◆ **Material shown**:
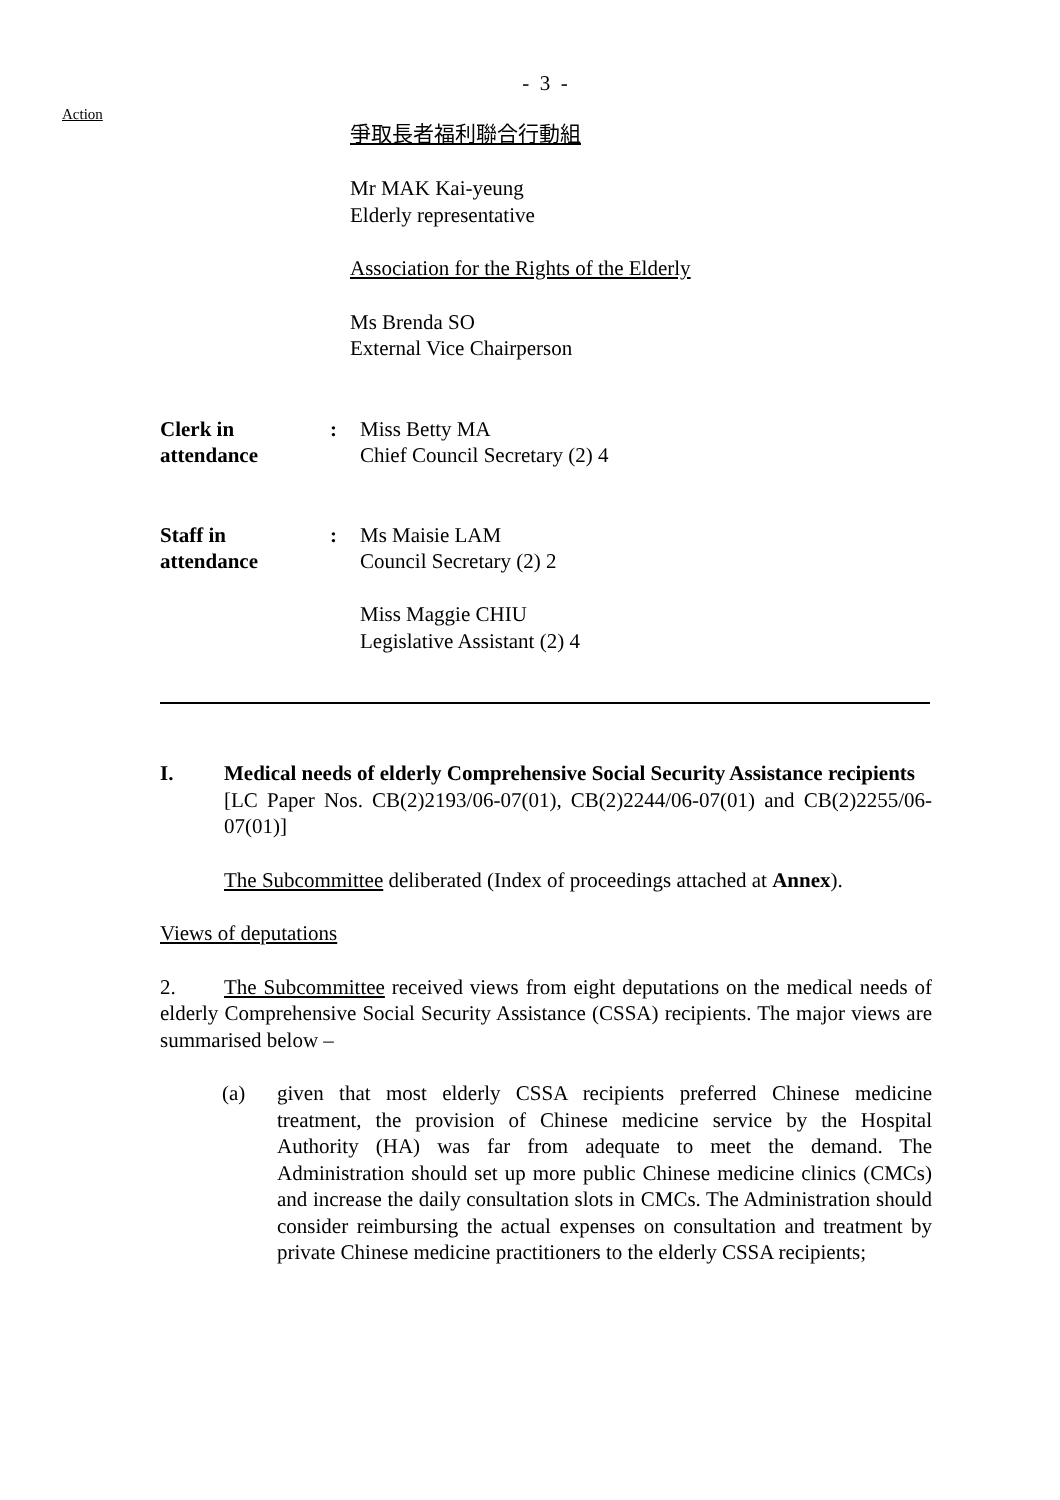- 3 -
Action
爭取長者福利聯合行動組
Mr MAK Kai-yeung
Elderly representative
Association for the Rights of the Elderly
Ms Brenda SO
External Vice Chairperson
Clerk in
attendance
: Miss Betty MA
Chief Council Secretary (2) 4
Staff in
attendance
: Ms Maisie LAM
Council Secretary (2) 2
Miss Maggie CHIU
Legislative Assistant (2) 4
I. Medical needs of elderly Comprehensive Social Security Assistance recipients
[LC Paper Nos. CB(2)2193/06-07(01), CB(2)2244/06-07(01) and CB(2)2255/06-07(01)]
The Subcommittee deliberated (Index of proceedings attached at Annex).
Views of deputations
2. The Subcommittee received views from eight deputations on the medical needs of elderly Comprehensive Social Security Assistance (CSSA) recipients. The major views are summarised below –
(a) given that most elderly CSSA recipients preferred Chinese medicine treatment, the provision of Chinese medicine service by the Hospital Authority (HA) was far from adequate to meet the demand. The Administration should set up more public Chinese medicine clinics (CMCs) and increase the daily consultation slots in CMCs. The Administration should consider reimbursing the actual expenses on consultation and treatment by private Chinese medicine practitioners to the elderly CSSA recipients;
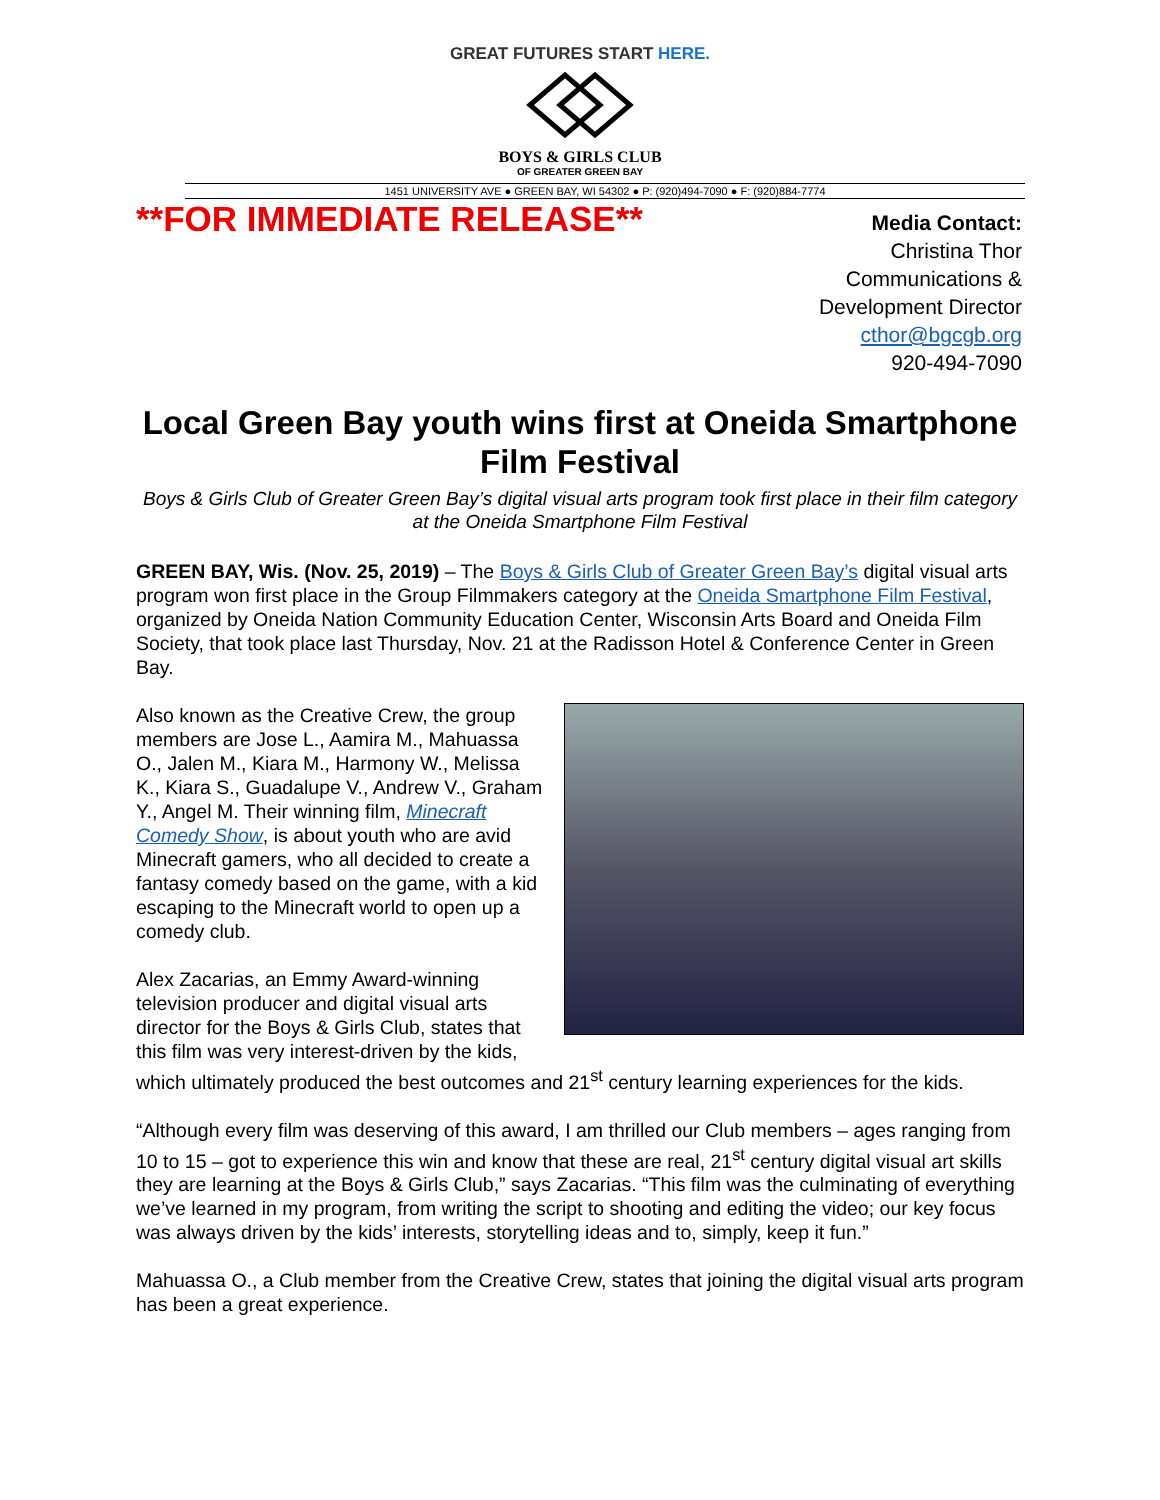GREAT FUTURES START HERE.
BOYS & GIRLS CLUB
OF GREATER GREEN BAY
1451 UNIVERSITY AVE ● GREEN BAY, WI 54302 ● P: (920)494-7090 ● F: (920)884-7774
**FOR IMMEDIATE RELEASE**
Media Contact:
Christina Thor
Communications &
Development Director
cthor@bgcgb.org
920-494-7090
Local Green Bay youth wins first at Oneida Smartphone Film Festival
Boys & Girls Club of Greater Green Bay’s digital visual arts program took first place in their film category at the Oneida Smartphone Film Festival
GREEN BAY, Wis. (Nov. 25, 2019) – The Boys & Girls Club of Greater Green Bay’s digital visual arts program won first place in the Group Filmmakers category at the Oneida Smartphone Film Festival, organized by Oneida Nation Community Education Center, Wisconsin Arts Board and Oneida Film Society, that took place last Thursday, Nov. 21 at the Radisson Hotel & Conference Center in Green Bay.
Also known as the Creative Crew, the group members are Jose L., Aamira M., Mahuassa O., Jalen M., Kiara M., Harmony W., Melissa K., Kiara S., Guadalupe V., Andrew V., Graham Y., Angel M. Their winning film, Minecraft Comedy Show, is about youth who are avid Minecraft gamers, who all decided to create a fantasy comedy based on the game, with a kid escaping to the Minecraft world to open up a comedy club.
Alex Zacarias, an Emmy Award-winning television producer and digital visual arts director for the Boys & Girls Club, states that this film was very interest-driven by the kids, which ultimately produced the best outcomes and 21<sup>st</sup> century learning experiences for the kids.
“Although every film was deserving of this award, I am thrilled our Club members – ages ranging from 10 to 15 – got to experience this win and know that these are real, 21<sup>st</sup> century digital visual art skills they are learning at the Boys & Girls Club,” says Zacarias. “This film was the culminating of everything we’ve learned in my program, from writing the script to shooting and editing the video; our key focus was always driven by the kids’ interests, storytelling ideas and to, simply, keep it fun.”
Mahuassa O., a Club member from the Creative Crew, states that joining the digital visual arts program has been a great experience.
* * *
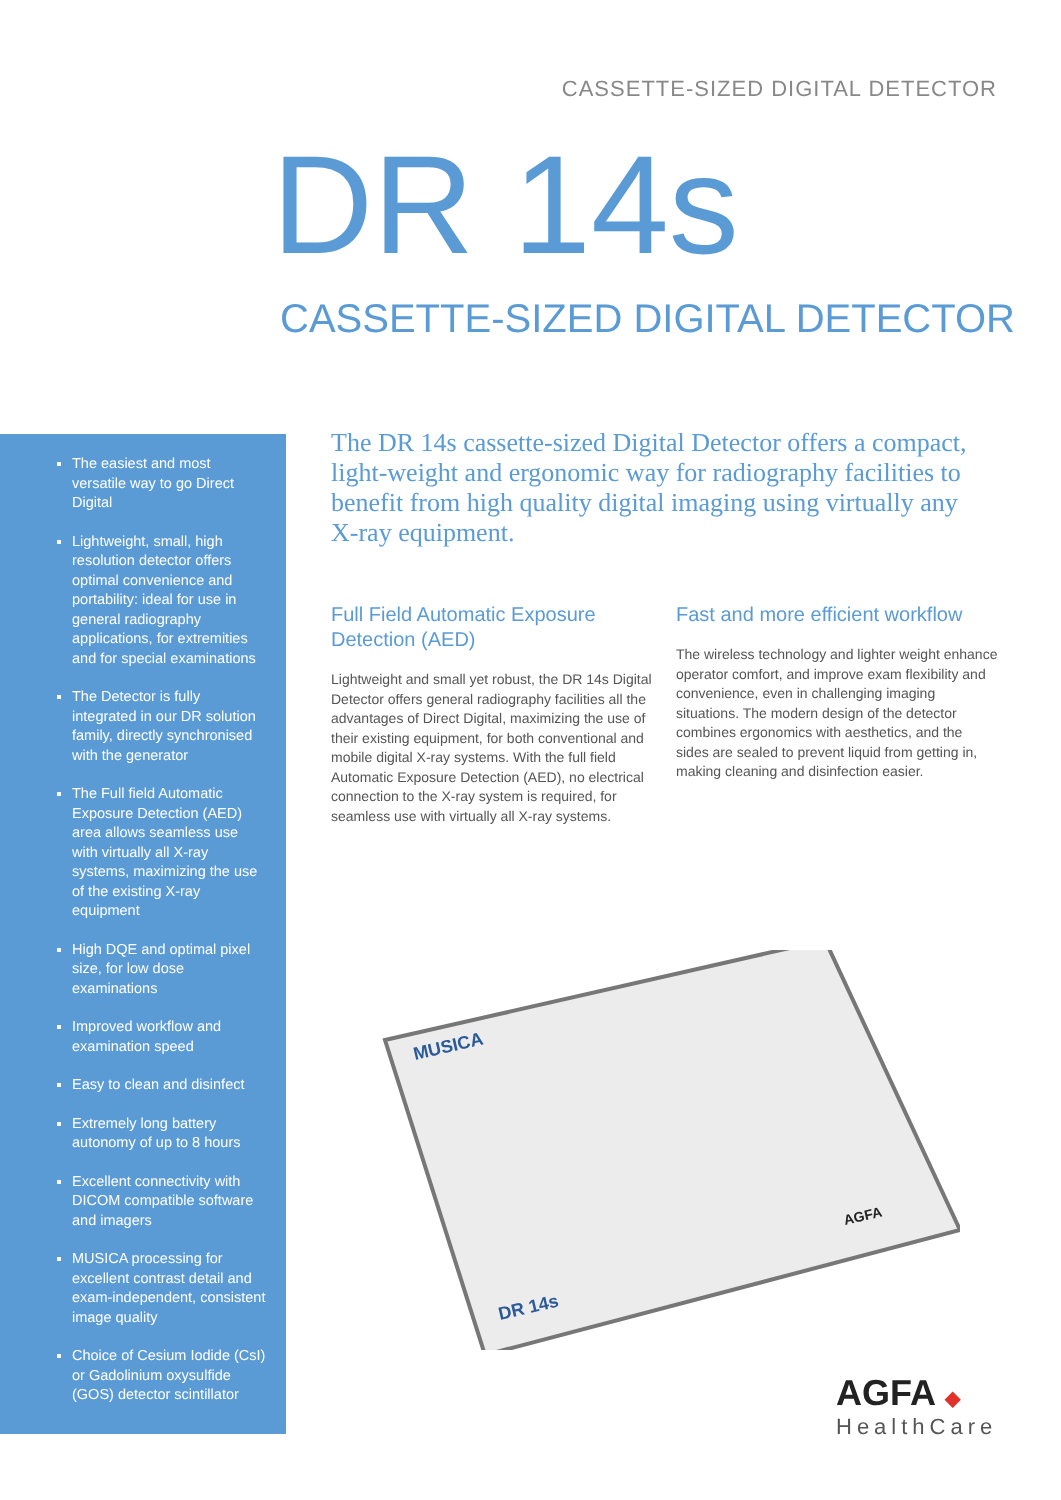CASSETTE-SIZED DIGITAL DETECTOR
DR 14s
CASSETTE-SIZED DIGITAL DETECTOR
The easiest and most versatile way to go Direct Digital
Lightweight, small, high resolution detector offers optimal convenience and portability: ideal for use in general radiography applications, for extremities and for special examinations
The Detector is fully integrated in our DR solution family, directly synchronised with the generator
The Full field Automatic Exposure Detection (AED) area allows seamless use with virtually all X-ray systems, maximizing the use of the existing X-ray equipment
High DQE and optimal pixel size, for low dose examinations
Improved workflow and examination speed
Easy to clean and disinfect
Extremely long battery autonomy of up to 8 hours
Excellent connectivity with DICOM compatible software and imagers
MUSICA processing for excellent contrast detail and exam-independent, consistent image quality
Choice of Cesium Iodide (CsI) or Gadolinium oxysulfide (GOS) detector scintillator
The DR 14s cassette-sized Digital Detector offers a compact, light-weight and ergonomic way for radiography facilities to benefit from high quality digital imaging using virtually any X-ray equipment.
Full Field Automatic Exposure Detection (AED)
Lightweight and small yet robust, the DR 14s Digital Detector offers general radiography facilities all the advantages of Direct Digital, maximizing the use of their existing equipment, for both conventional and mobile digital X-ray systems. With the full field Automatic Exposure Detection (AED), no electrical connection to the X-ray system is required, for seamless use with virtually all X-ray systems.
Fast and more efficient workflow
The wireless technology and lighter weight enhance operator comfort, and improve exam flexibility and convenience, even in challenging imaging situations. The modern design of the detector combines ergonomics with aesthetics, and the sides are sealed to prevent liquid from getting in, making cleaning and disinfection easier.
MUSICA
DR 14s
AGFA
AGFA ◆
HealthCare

◆ **Work required**: Going back over the entries above, copy word for word every line from the one that has "920-494-7090" on through the one that has "Also known as".

◆ **Exercise solution**:
920-494-7090
Local Green Bay youth wins first at Oneida Smartphone Film Festival
Boys & Girls Club of Greater Green Bay’s digital visual arts program took first place in their film category at the Oneida Smartphone Film Festival
GREEN BAY, Wis. (Nov. 25, 2019) – The Boys & Girls Club of Greater Green Bay’s digital visual arts program won first place in the Group Filmmakers category at the Oneida Smartphone Film Festival, organized by Oneida Nation Community Education Center, Wisconsin Arts Board and Oneida Film Society, that took place last Thursday, Nov. 21 at the Radisson Hotel & Conference Center in Green Bay.
Also known as the Creative Crew, the group members are Jose L., Aamira M., Mahuassa O., Jalen M., Kiara M., Harmony W., Melissa K., Kiara S., Guadalupe V., Andrew V., Graham Y., Angel M. Their winning film, Minecraft Comedy Show, is about youth who are avid Minecraft gamers, who all decided to create a fantasy comedy based on the game, with a kid escaping to the Minecraft world to open up a comedy club.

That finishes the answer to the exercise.